> _Action item a_: Summarize the covenants text in two sentences.

> _Text excerpt_:
COVENANTS OF THE COMPANY.
SECTION 1. The Company hereby covenants and agrees with the Trustee, for
the benefit of the Trustee and all the present and future holders of the Bonds,
that the Company will pay the principal of and premium, if any, and interest on
all bonds issued or to be issued as aforesaid under and secured by the Original
Indenture as hereby supplemented, as well as all bonds which may be hereafter
issued in exchange or substitution therefor, and will perform and fulfill all of
the terms, covenants and conditions of the Original Indenture and of this
Twenty-Eighth Supplemental Indenture with respect to the additional bonds to be
issued under the Original Indenture as hereby supplemented.
SECTION 2. The Company covenants and agrees that so long as any of the
Bonds are outstanding (a) the Company will not make any Stock Payment if, after
giving effect thereto, its retained earnings, computed in accordance with
generally accepted accounting principles consistently applied, will be less than
the sum of (i) Excluded Earnings, if any, since December 31, 1992, and (ii)
$20,000,000; (b) Stock Payments made more than 40 days after the commencement,
and prior to the expiration, of any Restricted Period shall not exceed 65% of
the Company's Net Income during such Restricted Period; and (c) the Company will
not authorize a Stock Payment if there has occurred and is continuing an event
of default under subsections (a) and (b) of Section 1 of Article XI of the
Original Indenture.
For the purposes of this Section 2 the following terms shall have the
following meanings:
'Stock Payment' shall mean any payment in cash or property (other than
stock of the Company) to any holder of shares of any class of capital stock of
the Company as such holder, whether by dividend or upon the purchase,
redemption, conversion or other acquisition of such shares, or otherwise.
'Excluded Earnings' shall mean 35% of the Company's Net Income during any
Restricted Period.
'Restricted Period' shall mean a period commencing on any Determination
Date on which the total Debt of the Company is, or as the result of any Stock
Payment then declared or set aside and to be made thereafter will be, more than
70% of Capitalization, and continuing until the third consecutive Determination
Date on which the total Debt of the Company does not exceed 70% of
Capitalization.

> _Records provided_:
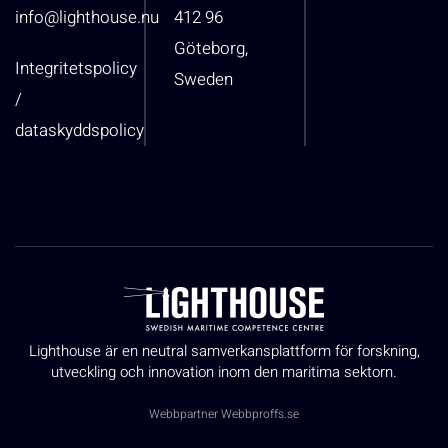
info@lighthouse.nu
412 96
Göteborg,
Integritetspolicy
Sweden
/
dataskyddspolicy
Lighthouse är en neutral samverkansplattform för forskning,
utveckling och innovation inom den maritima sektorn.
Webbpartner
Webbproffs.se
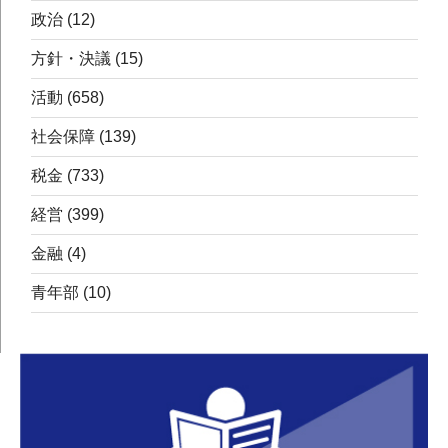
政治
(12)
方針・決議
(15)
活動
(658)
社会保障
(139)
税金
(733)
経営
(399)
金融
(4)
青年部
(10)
--
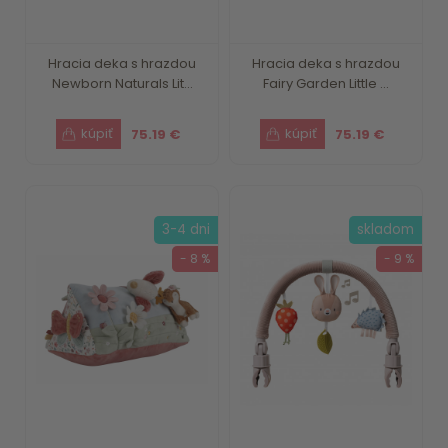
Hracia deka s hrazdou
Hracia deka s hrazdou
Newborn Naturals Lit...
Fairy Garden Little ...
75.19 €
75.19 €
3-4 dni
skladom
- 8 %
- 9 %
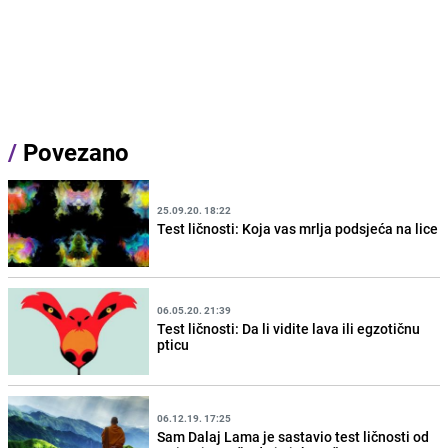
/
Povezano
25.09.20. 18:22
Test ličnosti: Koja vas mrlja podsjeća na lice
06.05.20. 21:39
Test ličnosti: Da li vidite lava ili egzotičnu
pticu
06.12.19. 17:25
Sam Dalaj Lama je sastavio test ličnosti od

> _Action item b_: Recast the entries starting at the line containing "info@lighthouse.nu" and ending at the line containing "Webbproffs.se" as a Markdown table with the columns Row and Line, giving each line a row number and leaving out blank lines.

> _Written solution a_: The Company covenants with the Trustee, for the benefit of all present and future bondholders, to pay the principal, any premium, and interest on all bonds secured by the Original Indenture as supplemented and to perform all terms of that indenture and the Twenty-Eighth Supplemental Indenture. It also agrees that while any Bonds are outstanding, its Stock Payments will be limited by its retained earnings, by its Net Income during any Restricted Period, and by the absence of certain events of default under the Original Indenture.

> _Written solution b_:
| Row | Line |
|---|---|
| 1 | info@lighthouse.nu |
| 2 | 412 96 |
| 3 | Göteborg, |
| 4 | Integritetspolicy |
| 5 | Sweden |
| 6 | / |
| 7 | dataskyddspolicy |
| 8 | Lighthouse är en neutral samverkansplattform för forskning, |
| 9 | utveckling och innovation inom den maritima sektorn. |
| 10 | Webbpartner |
| 11 | Webbproffs.se |